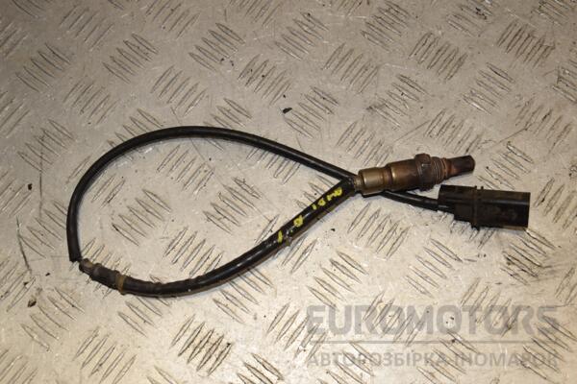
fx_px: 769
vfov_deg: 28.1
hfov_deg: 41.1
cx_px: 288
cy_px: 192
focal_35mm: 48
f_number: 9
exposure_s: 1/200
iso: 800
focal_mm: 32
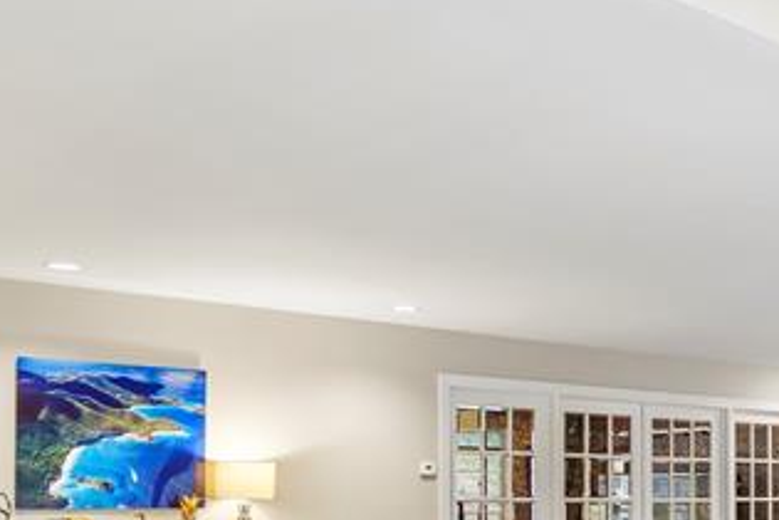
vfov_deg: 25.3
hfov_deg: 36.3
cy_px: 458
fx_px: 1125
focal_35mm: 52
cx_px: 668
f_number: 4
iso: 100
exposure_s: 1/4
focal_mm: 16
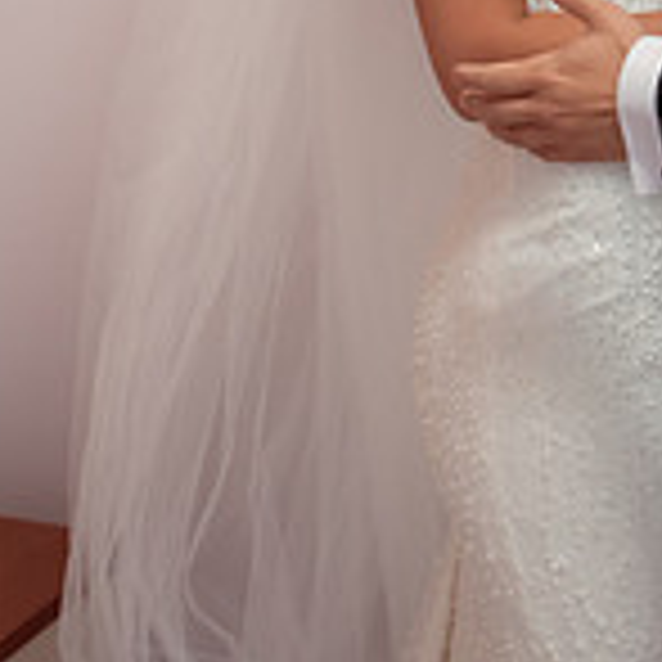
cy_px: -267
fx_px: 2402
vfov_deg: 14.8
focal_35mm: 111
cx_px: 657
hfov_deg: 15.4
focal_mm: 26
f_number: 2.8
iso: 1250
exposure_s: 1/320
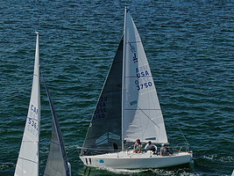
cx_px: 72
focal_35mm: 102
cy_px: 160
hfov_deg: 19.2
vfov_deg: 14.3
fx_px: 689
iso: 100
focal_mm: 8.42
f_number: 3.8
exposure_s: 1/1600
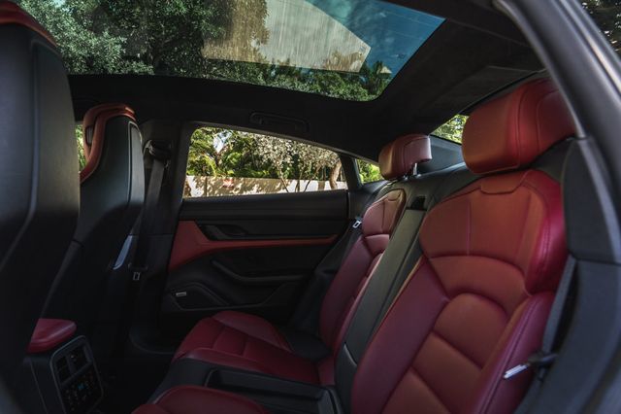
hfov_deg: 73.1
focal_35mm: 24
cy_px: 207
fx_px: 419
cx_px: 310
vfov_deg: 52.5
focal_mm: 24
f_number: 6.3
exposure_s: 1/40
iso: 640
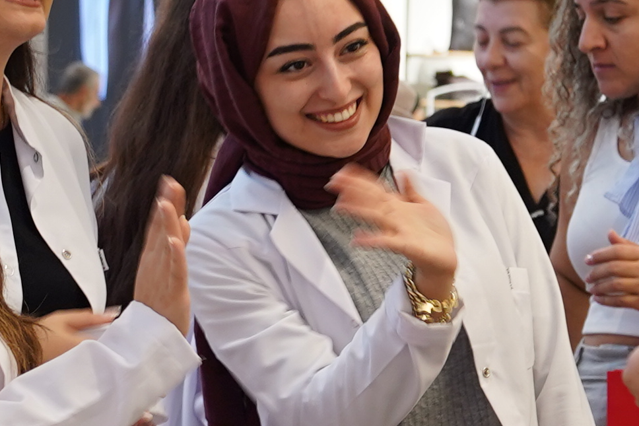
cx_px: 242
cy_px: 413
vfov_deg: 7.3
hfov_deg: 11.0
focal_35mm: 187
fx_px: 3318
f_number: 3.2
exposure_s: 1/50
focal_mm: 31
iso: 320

+---+

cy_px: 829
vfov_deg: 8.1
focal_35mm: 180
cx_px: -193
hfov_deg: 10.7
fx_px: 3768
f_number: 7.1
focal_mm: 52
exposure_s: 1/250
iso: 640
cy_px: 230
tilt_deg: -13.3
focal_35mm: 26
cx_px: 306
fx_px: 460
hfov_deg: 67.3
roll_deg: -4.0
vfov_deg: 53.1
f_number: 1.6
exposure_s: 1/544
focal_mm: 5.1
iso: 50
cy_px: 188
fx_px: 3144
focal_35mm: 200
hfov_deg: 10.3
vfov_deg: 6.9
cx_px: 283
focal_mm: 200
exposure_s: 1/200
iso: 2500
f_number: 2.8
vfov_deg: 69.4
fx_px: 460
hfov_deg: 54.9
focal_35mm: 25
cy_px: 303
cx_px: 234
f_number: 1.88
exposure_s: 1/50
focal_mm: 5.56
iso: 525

+---+

▶ **Directions for this task**:
Looking at the records above, return exactly the lines from the line with "f_number: 1.6" to the line with "f_number: 1.88", both ends included.

▶ **Result of the exercise**:
f_number: 1.6
exposure_s: 1/544
focal_mm: 5.1
iso: 50
cy_px: 188
fx_px: 3144
focal_35mm: 200
hfov_deg: 10.3
vfov_deg: 6.9
cx_px: 283
focal_mm: 200
exposure_s: 1/200
iso: 2500
f_number: 2.8
vfov_deg: 69.4
fx_px: 460
hfov_deg: 54.9
focal_35mm: 25
cy_px: 303
cx_px: 234
f_number: 1.88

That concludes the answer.